Man erhält über diese viele Infos. Ihre Abhängigkeit vom Ketracel-White, die ja bereits schon bei Der Ausgesetzte vorkam. Die Tatsache, dass sie die Gründer als Götter verehren. Ihre Rangeinteilung in Erster, Zweiter und so weiter. Und es werden die Vorta angesprochen, wobei man über die zum jetzigen Zeitpunkt nichts weiß. Es scheint allerdings so, als ob sie von hoher Bedeutung sind.
Strapazen
Was in dieser Folge enorm strapaziert wird, ist die Freundschaft zwischen Miles O’Brien und Julian Bashir. Die beiden so unterschiedlichen Offiziere haben sich im Laufe der Seasons zu guten Kumpels entwickelt, was man vor allem an ihrem rituellen Dartspielen sieht, das ja in viele Folgen eingebaut wurde. Doch mit Der Hippokratische Eid wird ihre Beziehung enorm belastet. Zum ersten Mal sieht man, wie Julian Bashir seinen Rang hervorkehrt, um eine Diskussion zu beenden, was er noch nie getan hat. Das zeigt schon, wie strapaziert die Freundschaft zwischen den beiden in diesem Moment ist. Und am Ende? Nehmen die Zwei erstmal Abstand voneinander. Das Dartspiel wird abgesagt, wenn auch mit dem Zusatz, dass man sich in ein paar Tagen wieder trifft. Vollends vorbei scheint die Bekanntschaft also nicht zu sein.

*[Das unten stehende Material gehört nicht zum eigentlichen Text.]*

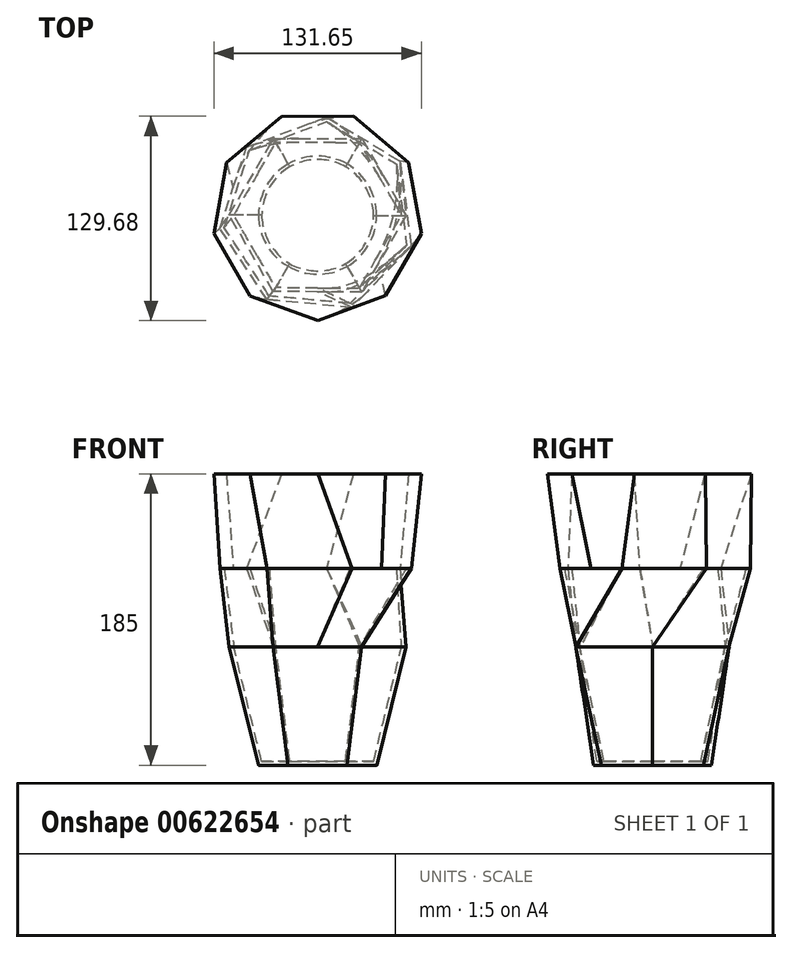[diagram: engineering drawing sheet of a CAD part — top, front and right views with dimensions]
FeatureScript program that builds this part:
annotation { "Feature Type Name" : "Feature", "Feature Type Description" : "" }
export const myFeature = defineFeature(function(context is Context, id is Id, definition is map)
    precondition{}
    {
        {
            var Q0;
            Q0=qCreatedBy(makeId("Top.planeOp"),FACE);
            var sketch = newSketch(context, id + "F0", { "sketchPlane" : qUnion([Q0])});
            skCircle(sketch, "E0", {"center": v(0, 0) * mm, "radius": 37.5 * mm});
            skSolve(sketch);
        }
        {
            var Q0;
            Q0=qCreatedBy(makeId("Top.planeOp"),FACE);
            cPlane(context, id + "F1", {"entities" : qUnion([Q0]), "cplaneType" : CPlaneType.OFFSET, "offset" : 75 * mm, "width" : 150 * mm, "height" : 150 * mm});
        }
        {
            var Q0;
            Q0=qCreatedBy(id+"F1.planeOp",FACE);
            var sketch = newSketch(context, id + "F2", { "sketchPlane" : qUnion([Q0])});
            skCircle(sketch, "E1.cCircle", {"center": v(0, 0) * mm, "radius": 48.63 * mm, "construction": true});
            skLineSegment(sketch, "E1.0", {"start": v(56.15, -0.18) * mm, "end": v(27.92, -48.72) * mm});
            skLineSegment(sketch, "E1.1", {"start": v(27.92, -48.72) * mm, "end": v(-28.23, -48.54) * mm});
            skLineSegment(sketch, "E1.2", {"start": v(-28.23, -48.54) * mm, "end": v(-56.15, 0.18) * mm});
            skLineSegment(sketch, "E1.3", {"start": v(-56.15, 0.18) * mm, "end": v(-27.92, 48.72) * mm});
            skLineSegment(sketch, "E1.4", {"start": v(-27.92, 48.72) * mm, "end": v(28.23, 48.54) * mm});
            skLineSegment(sketch, "E1.5", {"start": v(28.23, 48.54) * mm, "end": v(56.15, -0.18) * mm});
            skPoint(sketch, "E1.0.midPoint", {"position": v(42.04, -24.45) * mm});
            skSolve(sketch);
        }
        {
            var Q0;
            Q0 = qSketchRegion(id + "F0", true);
            var Q1;
            Q1 = qSketchRegion(id + "F2", true);
            loft(context, id + "F3", {"sheetProfilesArray" : [{ "sheetProfileEntities" : qUnion([Q0]) }, { "sheetProfileEntities" : qUnion([Q1]) }]});
        }
        {
            var Q0;
            Q0=qCreatedBy(id+"F1.planeOp",FACE);
            cPlane(context, id + "F4", {"entities" : qUnion([Q0]), "cplaneType" : CPlaneType.OFFSET, "offset" : 50 * mm, "width" : 150 * mm, "height" : 150 * mm});
        }
        {
            var Q0;
            Q0=qCreatedBy(id+"F4.planeOp",FACE);
            var sketch = newSketch(context, id + "F5", { "sketchPlane" : qUnion([Q0])});
            skCircle(sketch, "E2.cCircle", {"center": v(0, 0) * mm, "radius": 56.4 * mm, "construction": true});
            skLineSegment(sketch, "E2.0", {"start": v(5.73, 62.34) * mm, "end": v(52.31, 34.4) * mm});
            skLineSegment(sketch, "E2.1", {"start": v(52.31, 34.4) * mm, "end": v(59.5, -19.46) * mm});
            skLineSegment(sketch, "E2.2", {"start": v(59.5, -19.46) * mm, "end": v(21.89, -58.65) * mm});
            skLineSegment(sketch, "E2.3", {"start": v(21.89, -58.65) * mm, "end": v(-32.21, -53.68) * mm});
            skLineSegment(sketch, "E2.4", {"start": v(-32.21, -53.68) * mm, "end": v(-62.05, -8.29) * mm});
            skLineSegment(sketch, "E2.5", {"start": v(-62.05, -8.29) * mm, "end": v(-45.17, 43.35) * mm});
            skLineSegment(sketch, "E2.6", {"start": v(-45.17, 43.35) * mm, "end": v(5.73, 62.34) * mm});
            skPoint(sketch, "E2.0.midPoint", {"position": v(29.02, 48.37) * mm});
            skSolve(sketch);
        }
        {
            var Q1;
            Q1 = qSketchRegion(id + "F5", true);
            var Q2;
            Q2 = qSketchRegion(id + "F2", true);
            loft(context, id + "F6", {"operationType" : NewBodyOperationType.ADD, "sheetProfilesArray" : [{ "sheetProfileEntities" : qUnion([Q1]) }, { "sheetProfileEntities" : qUnion([Q2]) }]});
        }
        {
            var Q0;
            Q0=makeQuery(id+"F6.opLoft","CAP_FACE",FACE,{"disambiguationData":[OSD([makeQuery(id+"F5.imprint","IMPRINT",FACE,{"disambiguationData":[TD([[makeQuery(id+"F5.imprint","IMPRINT",EDGE,{"derivedFrom":sQuery(id+"F5.wireOp",EDGE,"E2.0")}),-1.0]])]})])],"isStart":true});
            shell(context, id + "F7", {"entities" : qUnion([Q0]), "thickness" : 2.5 * mm});
        }
        {
            var Q0;
            Q0=qCreatedBy(id+"F4.planeOp",FACE);
            cPlane(context, id + "F8", {"entities" : qUnion([Q0]), "cplaneType" : CPlaneType.OFFSET, "offset" : 60 * mm, "width" : 150 * mm, "height" : 150 * mm});
        }
        {
            var Q0;
            Q0=qCreatedBy(id+"F8.planeOp",FACE);
            var sketch = newSketch(context, id + "F9", { "sketchPlane" : qUnion([Q0])});
            skCircle(sketch, "E3.cCircle", {"center": v(0, 0) * mm, "radius": 62.8 * mm, "construction": true});
            skLineSegment(sketch, "E3.0", {"start": v(-42.89, -51.26) * mm, "end": v(-65.8, -11.7) * mm});
            skLineSegment(sketch, "E3.1", {"start": v(-65.8, -11.7) * mm, "end": v(-57.93, 33.34) * mm});
            skLineSegment(sketch, "E3.2", {"start": v(-57.93, 33.34) * mm, "end": v(-22.95, 62.77) * mm});
            skLineSegment(sketch, "E3.3", {"start": v(-22.95, 62.77) * mm, "end": v(22.77, 62.84) * mm});
            skLineSegment(sketch, "E3.4", {"start": v(22.77, 62.84) * mm, "end": v(57.84, 33.5) * mm});
            skLineSegment(sketch, "E3.5", {"start": v(57.84, 33.5) * mm, "end": v(65.84, -11.51) * mm});
            skLineSegment(sketch, "E3.6", {"start": v(65.84, -11.51) * mm, "end": v(43.04, -51.14) * mm});
            skLineSegment(sketch, "E3.7", {"start": v(43.04, -51.14) * mm, "end": v(0.1, -66.84) * mm});
            skLineSegment(sketch, "E3.8", {"start": v(0.1, -66.84) * mm, "end": v(-42.89, -51.26) * mm});
            skPoint(sketch, "E3.0.midPoint", {"position": v(-54.35, -31.48) * mm});
            skSolve(sketch);
        }
        {
            var Q1;
            Q1 = qSketchRegion(id + "F9", true);
            var Q2;
            Q2 = qSketchRegion(id + "F5", true);
            loft(context, id + "F10", {"operationType" : NewBodyOperationType.ADD, "sheetProfilesArray" : [{ "sheetProfileEntities" : qUnion([Q1]) }, { "sheetProfileEntities" : qUnion([Q2]) }]});
        }
    });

In meiner Rezension zu Der Weg des Kriegers II hatte ich ja ausgesagt, dass Worf für Unruhe sorgen wird. Und das tut er in dieser Folge. Wie er und Odo aneinander geraten, wäre in einer anderen Konstellation mit einer anderen Figur so nicht möglich gewesen. Es zeigt sich, dass der Klingone nicht aus seiner Haut kann und noch immer wie ein Sicherheitsoffizier denkt, was er ja an Bord der Enterprise war. Doch seine Methoden, seine Schwarz-Weiß-Sicht der Dinge, passen nicht zu der Realität von Deep Space Nine, in der diese komplexer sein kann, wie man es ja im Falle von Quark sieht. Am Ende muss Worf Lehrgeld bezahlen und es wird Interesse geweckt, wie sich das weiterentwickeln wird, wo wohl seine Sicht der Dinge als nächstes mit der von Deep Space Nine kollidieren wird.
Es war übrigens René Auberjonois, der in dieser Folge Regie führte. Ursprünglich sollte er dies in Indiskretion machen. Doch aufgrund diverser Umstände wurden die Produktionen beider Episoden miteinander getauscht, womit er nicht ganz glücklich war.
Das Litverse lässt grüßen
Der Hippokratische Eid heißt auf Englisch Hippocratic Oath, womit erneut der deutsche Episodenname eins zu eins aus dem Original übersetzt wurde.
Abschließend noch eine Anmerkung zum Litverse: Dort taucht in der achten Staffel von Deep Space Nine ein weiterer Jem’Hadar auf, der vom Ketracel-White unabhängig ist. Taran’atar ist sein Name und er ist für die Romane von essentieller Bedeutung.